=== EXERCISE REQUIREMENTS ===
Give back, word for word, the lines in the listing below from the one holding "left elbow: (496, 145)" down to the one holding "left shoulder: (385, 367)", both ends included.

=== THE DATA ===
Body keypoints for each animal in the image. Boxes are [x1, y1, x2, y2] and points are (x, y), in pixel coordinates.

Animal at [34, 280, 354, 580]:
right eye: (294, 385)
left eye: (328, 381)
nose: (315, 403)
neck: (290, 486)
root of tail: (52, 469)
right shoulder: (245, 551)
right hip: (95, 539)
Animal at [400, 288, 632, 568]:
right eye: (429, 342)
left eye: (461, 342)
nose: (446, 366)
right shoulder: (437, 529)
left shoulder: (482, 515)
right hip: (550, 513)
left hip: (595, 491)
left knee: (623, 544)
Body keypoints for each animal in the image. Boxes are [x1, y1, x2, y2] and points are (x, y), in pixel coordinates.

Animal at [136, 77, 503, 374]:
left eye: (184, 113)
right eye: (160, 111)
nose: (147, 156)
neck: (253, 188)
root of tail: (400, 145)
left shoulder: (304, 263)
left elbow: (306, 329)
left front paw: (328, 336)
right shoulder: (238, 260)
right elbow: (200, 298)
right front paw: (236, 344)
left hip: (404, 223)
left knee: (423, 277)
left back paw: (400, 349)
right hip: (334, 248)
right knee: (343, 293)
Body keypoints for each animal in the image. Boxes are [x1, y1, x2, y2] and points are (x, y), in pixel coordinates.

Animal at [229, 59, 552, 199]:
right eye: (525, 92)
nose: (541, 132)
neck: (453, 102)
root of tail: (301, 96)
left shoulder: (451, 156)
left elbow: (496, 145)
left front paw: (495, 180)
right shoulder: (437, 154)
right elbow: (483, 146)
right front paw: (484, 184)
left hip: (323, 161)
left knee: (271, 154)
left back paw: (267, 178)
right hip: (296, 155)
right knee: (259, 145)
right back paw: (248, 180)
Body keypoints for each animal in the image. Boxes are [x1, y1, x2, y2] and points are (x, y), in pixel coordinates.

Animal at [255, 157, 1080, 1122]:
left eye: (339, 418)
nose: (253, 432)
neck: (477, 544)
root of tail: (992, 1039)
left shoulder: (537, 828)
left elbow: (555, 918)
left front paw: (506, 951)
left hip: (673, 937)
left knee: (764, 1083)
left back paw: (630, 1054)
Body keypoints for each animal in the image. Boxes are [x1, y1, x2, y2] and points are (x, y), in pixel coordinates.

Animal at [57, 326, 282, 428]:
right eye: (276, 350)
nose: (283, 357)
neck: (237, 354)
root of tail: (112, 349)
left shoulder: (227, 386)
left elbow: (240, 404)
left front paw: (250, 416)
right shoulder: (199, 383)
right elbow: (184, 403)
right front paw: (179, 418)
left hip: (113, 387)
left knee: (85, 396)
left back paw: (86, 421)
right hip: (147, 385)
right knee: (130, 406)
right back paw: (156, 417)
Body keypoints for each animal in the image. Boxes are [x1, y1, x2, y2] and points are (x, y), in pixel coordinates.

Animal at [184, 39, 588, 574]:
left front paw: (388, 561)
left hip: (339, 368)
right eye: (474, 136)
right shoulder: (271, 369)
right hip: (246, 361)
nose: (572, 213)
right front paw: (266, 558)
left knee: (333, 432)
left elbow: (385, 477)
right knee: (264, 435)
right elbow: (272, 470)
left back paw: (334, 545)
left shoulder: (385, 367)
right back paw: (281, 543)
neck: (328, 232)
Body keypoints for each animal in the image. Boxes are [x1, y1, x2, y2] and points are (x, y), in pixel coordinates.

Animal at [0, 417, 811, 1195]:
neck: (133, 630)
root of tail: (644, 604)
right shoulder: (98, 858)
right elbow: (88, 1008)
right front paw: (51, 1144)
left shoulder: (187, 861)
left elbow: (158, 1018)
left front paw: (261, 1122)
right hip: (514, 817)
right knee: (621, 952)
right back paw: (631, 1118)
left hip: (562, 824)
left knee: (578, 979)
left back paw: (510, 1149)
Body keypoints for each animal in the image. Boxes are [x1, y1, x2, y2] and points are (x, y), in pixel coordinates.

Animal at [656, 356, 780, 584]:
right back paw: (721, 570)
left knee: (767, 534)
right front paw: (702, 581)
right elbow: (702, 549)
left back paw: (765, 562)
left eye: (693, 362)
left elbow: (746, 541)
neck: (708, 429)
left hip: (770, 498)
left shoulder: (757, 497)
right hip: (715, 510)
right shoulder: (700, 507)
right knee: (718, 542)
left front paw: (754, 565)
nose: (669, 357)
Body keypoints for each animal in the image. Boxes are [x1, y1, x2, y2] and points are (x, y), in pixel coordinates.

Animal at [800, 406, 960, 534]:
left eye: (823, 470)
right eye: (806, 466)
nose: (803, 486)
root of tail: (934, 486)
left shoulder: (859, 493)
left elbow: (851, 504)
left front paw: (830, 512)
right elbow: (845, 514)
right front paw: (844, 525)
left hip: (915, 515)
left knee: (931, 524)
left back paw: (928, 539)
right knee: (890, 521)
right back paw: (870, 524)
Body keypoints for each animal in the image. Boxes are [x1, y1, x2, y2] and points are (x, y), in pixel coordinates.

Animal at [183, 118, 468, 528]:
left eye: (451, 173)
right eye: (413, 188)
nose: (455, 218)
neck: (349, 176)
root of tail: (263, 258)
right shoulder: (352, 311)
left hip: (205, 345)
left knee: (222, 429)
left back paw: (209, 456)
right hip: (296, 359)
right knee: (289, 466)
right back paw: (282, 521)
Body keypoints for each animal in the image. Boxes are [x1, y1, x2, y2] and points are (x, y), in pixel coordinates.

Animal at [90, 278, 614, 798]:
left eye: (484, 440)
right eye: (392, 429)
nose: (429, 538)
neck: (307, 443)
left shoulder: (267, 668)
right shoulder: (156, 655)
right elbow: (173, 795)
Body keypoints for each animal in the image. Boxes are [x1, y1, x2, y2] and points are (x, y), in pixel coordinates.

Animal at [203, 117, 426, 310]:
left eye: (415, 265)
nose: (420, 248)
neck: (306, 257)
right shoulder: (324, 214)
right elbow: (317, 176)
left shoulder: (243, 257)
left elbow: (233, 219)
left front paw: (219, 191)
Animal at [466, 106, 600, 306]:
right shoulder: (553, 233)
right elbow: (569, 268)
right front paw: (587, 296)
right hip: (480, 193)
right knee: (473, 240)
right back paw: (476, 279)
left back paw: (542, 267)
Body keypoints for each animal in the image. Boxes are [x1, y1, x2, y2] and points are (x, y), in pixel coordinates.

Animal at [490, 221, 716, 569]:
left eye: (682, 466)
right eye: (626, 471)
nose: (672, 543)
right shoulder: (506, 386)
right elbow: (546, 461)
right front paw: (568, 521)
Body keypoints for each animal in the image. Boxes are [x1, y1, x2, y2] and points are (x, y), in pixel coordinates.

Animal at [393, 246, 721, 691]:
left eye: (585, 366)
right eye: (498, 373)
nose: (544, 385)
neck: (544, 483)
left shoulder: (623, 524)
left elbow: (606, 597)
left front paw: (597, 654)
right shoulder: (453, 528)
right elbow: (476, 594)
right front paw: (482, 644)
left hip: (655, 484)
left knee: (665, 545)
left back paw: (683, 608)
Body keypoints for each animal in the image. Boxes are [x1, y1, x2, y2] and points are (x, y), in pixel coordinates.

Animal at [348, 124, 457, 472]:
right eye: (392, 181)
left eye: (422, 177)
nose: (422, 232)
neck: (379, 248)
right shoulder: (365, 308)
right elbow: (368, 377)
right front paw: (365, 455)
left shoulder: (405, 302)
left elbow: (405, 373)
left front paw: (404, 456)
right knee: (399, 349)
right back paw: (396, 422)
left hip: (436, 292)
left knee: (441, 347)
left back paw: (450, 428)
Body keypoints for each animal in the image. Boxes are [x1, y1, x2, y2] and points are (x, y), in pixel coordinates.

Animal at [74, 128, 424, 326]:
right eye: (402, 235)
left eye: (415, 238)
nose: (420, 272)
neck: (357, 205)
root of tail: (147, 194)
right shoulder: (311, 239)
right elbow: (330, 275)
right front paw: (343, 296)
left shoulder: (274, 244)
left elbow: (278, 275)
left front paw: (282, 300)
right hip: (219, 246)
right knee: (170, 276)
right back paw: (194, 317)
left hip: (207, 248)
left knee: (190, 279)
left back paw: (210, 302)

=== ANSWER TO THIS EXERCISE ===
left elbow: (496, 145)
left front paw: (495, 180)
right shoulder: (437, 154)
right elbow: (483, 146)
right front paw: (484, 184)
left hip: (323, 161)
left knee: (271, 154)
left back paw: (267, 178)
right hip: (296, 155)
right knee: (259, 145)
right back paw: (248, 180)
Body keypoints for each animal in the image. Boxes are [x1, y1, x2, y2] and points are (x, y), in pixel coordinates.

Animal at [255, 157, 1080, 1122]:
left eye: (339, 418)
nose: (253, 432)
neck: (477, 544)
root of tail: (992, 1039)
left shoulder: (537, 828)
left elbow: (555, 918)
left front paw: (506, 951)
left hip: (673, 937)
left knee: (764, 1083)
left back paw: (630, 1054)
Body keypoints for each animal in the image. Boxes are [x1, y1, x2, y2] and points are (x, y), in pixel coordinates.

Animal at [57, 326, 282, 428]:
right eye: (276, 350)
nose: (283, 357)
neck: (237, 354)
root of tail: (112, 349)
left shoulder: (227, 386)
left elbow: (240, 404)
left front paw: (250, 416)
right shoulder: (199, 383)
right elbow: (184, 403)
right front paw: (179, 418)
left hip: (113, 387)
left knee: (85, 396)
left back paw: (86, 421)
right hip: (147, 385)
right knee: (130, 406)
right back paw: (156, 417)
Body keypoints for each animal in the image. Boxes are [x1, y1, x2, y2] and points are (x, y), in pixel coordinates.

Animal at [184, 39, 588, 574]:
left front paw: (388, 561)
left hip: (339, 368)
right eye: (474, 136)
right shoulder: (271, 369)
right hip: (246, 361)
nose: (572, 213)
right front paw: (266, 558)
left knee: (333, 432)
left elbow: (385, 477)
right knee: (264, 435)
right elbow: (272, 470)
left back paw: (334, 545)
left shoulder: (385, 367)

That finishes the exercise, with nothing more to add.